* _THE DATA_
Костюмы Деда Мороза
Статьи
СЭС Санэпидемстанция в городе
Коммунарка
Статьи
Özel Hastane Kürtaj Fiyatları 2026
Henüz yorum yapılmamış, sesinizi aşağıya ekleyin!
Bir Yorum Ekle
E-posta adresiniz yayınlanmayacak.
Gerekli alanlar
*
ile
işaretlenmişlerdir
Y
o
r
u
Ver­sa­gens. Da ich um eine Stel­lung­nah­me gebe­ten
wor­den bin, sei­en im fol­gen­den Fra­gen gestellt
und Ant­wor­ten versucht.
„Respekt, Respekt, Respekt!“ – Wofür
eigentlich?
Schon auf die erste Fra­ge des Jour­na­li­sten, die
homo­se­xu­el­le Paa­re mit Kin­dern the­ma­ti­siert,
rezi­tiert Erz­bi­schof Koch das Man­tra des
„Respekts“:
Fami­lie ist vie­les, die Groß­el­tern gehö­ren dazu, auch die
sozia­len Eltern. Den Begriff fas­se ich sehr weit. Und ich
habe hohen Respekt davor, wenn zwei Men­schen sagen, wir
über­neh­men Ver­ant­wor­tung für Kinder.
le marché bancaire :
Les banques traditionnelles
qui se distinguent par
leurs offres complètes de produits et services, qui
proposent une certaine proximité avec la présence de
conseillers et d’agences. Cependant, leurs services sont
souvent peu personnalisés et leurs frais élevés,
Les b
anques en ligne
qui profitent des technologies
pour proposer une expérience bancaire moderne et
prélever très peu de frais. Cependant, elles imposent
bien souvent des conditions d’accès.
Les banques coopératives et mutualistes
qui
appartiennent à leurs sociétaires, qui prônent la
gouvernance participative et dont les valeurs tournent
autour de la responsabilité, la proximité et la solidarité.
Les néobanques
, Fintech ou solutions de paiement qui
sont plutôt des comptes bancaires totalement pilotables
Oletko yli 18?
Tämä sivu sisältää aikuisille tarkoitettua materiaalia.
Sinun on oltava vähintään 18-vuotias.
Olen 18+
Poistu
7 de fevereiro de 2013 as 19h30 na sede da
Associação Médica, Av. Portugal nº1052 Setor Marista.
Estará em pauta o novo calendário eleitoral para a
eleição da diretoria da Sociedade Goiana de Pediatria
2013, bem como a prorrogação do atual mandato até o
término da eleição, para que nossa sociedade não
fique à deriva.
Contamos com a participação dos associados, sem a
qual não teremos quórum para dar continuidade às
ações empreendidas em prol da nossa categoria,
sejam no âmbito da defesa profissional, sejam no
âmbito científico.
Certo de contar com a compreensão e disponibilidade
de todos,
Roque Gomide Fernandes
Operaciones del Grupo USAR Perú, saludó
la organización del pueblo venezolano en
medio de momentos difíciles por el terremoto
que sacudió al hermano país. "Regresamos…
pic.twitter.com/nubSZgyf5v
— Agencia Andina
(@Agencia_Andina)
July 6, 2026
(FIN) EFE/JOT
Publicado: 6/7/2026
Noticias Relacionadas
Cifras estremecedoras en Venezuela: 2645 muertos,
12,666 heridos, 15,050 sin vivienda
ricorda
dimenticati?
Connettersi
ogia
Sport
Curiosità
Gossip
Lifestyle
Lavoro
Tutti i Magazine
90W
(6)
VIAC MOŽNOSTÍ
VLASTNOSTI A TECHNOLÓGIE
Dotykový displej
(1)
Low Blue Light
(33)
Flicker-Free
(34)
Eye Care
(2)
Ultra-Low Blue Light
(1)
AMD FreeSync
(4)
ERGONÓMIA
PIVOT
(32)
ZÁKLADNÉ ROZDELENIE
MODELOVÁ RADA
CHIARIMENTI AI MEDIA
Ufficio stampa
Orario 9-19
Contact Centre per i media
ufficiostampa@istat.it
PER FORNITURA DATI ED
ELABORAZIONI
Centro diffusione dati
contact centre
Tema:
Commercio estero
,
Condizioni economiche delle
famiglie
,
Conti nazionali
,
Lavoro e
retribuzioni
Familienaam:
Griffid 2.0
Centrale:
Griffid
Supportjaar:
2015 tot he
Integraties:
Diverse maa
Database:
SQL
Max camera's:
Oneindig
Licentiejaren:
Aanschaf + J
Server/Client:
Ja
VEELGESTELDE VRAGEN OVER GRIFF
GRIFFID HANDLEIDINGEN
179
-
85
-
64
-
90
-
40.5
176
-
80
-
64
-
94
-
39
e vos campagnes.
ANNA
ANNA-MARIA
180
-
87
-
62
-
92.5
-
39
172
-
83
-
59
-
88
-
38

* _WHAT YOU WILL DO_
Transcribe the material exactly as it reads.

* _EXERCISE RESPONSE_
Костюмы Деда Мороза
Статьи
СЭС Санэпидемстанция в городе
Коммунарка
Статьи
Özel Hastane Kürtaj Fiyatları 2026
Henüz yorum yapılmamış, sesinizi aşağıya ekleyin!
Bir Yorum Ekle
E-posta adresiniz yayınlanmayacak.
Gerekli alanlar
*
ile
işaretlenmişlerdir
Y
o
r
u
Ver­sa­gens. Da ich um eine Stel­lung­nah­me gebe­ten
wor­den bin, sei­en im fol­gen­den Fra­gen gestellt
und Ant­wor­ten versucht.
„Respekt, Respekt, Respekt!“ – Wofür
eigentlich?
Schon auf die erste Fra­ge des Jour­na­li­sten, die
homo­se­xu­el­le Paa­re mit Kin­dern the­ma­ti­siert,
rezi­tiert Erz­bi­schof Koch das Man­tra des
„Respekts“:
Fami­lie ist vie­les, die Groß­el­tern gehö­ren dazu, auch die
sozia­len Eltern. Den Begriff fas­se ich sehr weit. Und ich
habe hohen Respekt davor, wenn zwei Men­schen sagen, wir
über­neh­men Ver­ant­wor­tung für Kinder.
le marché bancaire :
Les banques traditionnelles
qui se distinguent par
leurs offres complètes de produits et services, qui
proposent une certaine proximité avec la présence de
conseillers et d’agences. Cependant, leurs services sont
souvent peu personnalisés et leurs frais élevés,
Les b
anques en ligne
qui profitent des technologies
pour proposer une expérience bancaire moderne et
prélever très peu de frais. Cependant, elles imposent
bien souvent des conditions d’accès.
Les banques coopératives et mutualistes
qui
appartiennent à leurs sociétaires, qui prônent la
gouvernance participative et dont les valeurs tournent
autour de la responsabilité, la proximité et la solidarité.
Les néobanques
, Fintech ou solutions de paiement qui
sont plutôt des comptes bancaires totalement pilotables
Oletko yli 18?
Tämä sivu sisältää aikuisille tarkoitettua materiaalia.
Sinun on oltava vähintään 18-vuotias.
Olen 18+
Poistu
7 de fevereiro de 2013 as 19h30 na sede da
Associação Médica, Av. Portugal nº1052 Setor Marista.
Estará em pauta o novo calendário eleitoral para a
eleição da diretoria da Sociedade Goiana de Pediatria
2013, bem como a prorrogação do atual mandato até o
término da eleição, para que nossa sociedade não
fique à deriva.
Contamos com a participação dos associados, sem a
qual não teremos quórum para dar continuidade às
ações empreendidas em prol da nossa categoria,
sejam no âmbito da defesa profissional, sejam no
âmbito científico.
Certo de contar com a compreensão e disponibilidade
de todos,
Roque Gomide Fernandes
Operaciones del Grupo USAR Perú, saludó
la organización del pueblo venezolano en
medio de momentos difíciles por el terremoto
que sacudió al hermano país. "Regresamos…
pic.twitter.com/nubSZgyf5v
— Agencia Andina
(@Agencia_Andina)
July 6, 2026
(FIN) EFE/JOT
Publicado: 6/7/2026
Noticias Relacionadas
Cifras estremecedoras en Venezuela: 2645 muertos,
12,666 heridos, 15,050 sin vivienda
ricorda
dimenticati?
Connettersi
ogia
Sport
Curiosità
Gossip
Lifestyle
Lavoro
Tutti i Magazine
90W
(6)
VIAC MOŽNOSTÍ
VLASTNOSTI A TECHNOLÓGIE
Dotykový displej
(1)
Low Blue Light
(33)
Flicker-Free
(34)
Eye Care
(2)
Ultra-Low Blue Light
(1)
AMD FreeSync
(4)
ERGONÓMIA
PIVOT
(32)
ZÁKLADNÉ ROZDELENIE
MODELOVÁ RADA
CHIARIMENTI AI MEDIA
Ufficio stampa
Orario 9-19
Contact Centre per i media
ufficiostampa@istat.it
PER FORNITURA DATI ED
ELABORAZIONI
Centro diffusione dati
contact centre
Tema:
Commercio estero
,
Condizioni economiche delle
famiglie
,
Conti nazionali
,
Lavoro e
retribuzioni
Familienaam:
Griffid 2.0
Centrale:
Griffid
Supportjaar:
2015 tot he
Integraties:
Diverse maa
Database:
SQL
Max camera's:
Oneindig
Licentiejaren:
Aanschaf + J
Server/Client:
Ja
VEELGESTELDE VRAGEN OVER GRIFF
GRIFFID HANDLEIDINGEN
179
-
85
-
64
-
90
-
40.5
176
-
80
-
64
-
94
-
39
e vos campagnes.
ANNA
ANNA-MARIA
180
-
87
-
62
-
92.5
-
39
172
-
83
-
59
-
88
-
38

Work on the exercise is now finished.